Source passage
L a - b e a u t é - s a u v e r a - l e - m o n d e ~ D o s t o ï e v s k i

L a - b e a u t é - s a u v e r a - l e - m o n d e  ~  D o s t o ï e v s k i

Sunday, June 1, 2014

Two portraits of Philip IV, by Gaspar de Crayer, circa late 1620s

Philip IV of Spain (8 April 1605, Valladolid – 17 September 1665, Madrid), King of Spain and of Portugal, as Philip III. He was the eldest son of Philip III and his wife, Margaret of Austria. In 1615, he was married to Elisabeth of France; the bride was thirteen, the groom ten. The union wasn't entirely congenial, but it produced seven children - though only one son, whose death at the age of sixteen greatly distressed his father. Elisabeth died in 1644, and two years later he remarried. His second wife, Mariana of Austria - a niece; the Habsburgs were, famously, a genetic mess - bore him five children. Only two of them survived childhood, and the health of his heir, the future Charles II - who would be the last Habsburg king of Spain - was always uncertain.

Available data
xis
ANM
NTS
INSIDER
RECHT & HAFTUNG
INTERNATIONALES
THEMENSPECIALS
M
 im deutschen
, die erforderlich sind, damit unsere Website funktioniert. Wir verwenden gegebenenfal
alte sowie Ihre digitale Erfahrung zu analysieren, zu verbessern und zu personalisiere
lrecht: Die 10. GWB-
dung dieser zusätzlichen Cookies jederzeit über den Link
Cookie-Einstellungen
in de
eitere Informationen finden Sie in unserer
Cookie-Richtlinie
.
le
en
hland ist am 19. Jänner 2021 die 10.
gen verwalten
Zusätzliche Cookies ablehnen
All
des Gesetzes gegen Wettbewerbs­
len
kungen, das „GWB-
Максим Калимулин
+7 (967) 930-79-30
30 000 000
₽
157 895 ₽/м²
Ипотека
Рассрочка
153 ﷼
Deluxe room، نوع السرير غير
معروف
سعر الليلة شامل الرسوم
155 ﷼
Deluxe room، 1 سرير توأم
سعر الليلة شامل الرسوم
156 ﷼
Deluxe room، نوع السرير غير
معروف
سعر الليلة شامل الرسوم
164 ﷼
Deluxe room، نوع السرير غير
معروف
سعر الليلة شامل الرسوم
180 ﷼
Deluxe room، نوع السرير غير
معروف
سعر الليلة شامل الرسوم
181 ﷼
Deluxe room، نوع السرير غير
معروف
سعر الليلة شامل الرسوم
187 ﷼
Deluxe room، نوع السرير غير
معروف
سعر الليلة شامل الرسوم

Work request A
Echo the passage on Philip IV of Spain word for word, starting at "Two portraits of" and ending at "was always uncertain.".
Work request B
According to the passage on Philip IV of Spain, how old was Elisabeth of France when she married him in 1615?

Task result A
Two portraits of Philip IV, by Gaspar de Crayer, circa late 1620s

Philip IV of Spain (8 April 1605, Valladolid – 17 September 1665, Madrid), King of Spain and of Portugal, as Philip III. He was the eldest son of Philip III and his wife, Margaret of Austria. In 1615, he was married to Elisabeth of France; the bride was thirteen, the groom ten. The union wasn't entirely congenial, but it produced seven children - though only one son, whose death at the age of sixteen greatly distressed his father. Elisabeth died in 1644, and two years later he remarried. His second wife, Mariana of Austria - a niece; the Habsburgs were, famously, a genetic mess - bore him five children. Only two of them survived childhood, and the health of his heir, the future Charles II - who would be the last Habsburg king of Spain - was always uncertain.

Task result B
She was thirteen.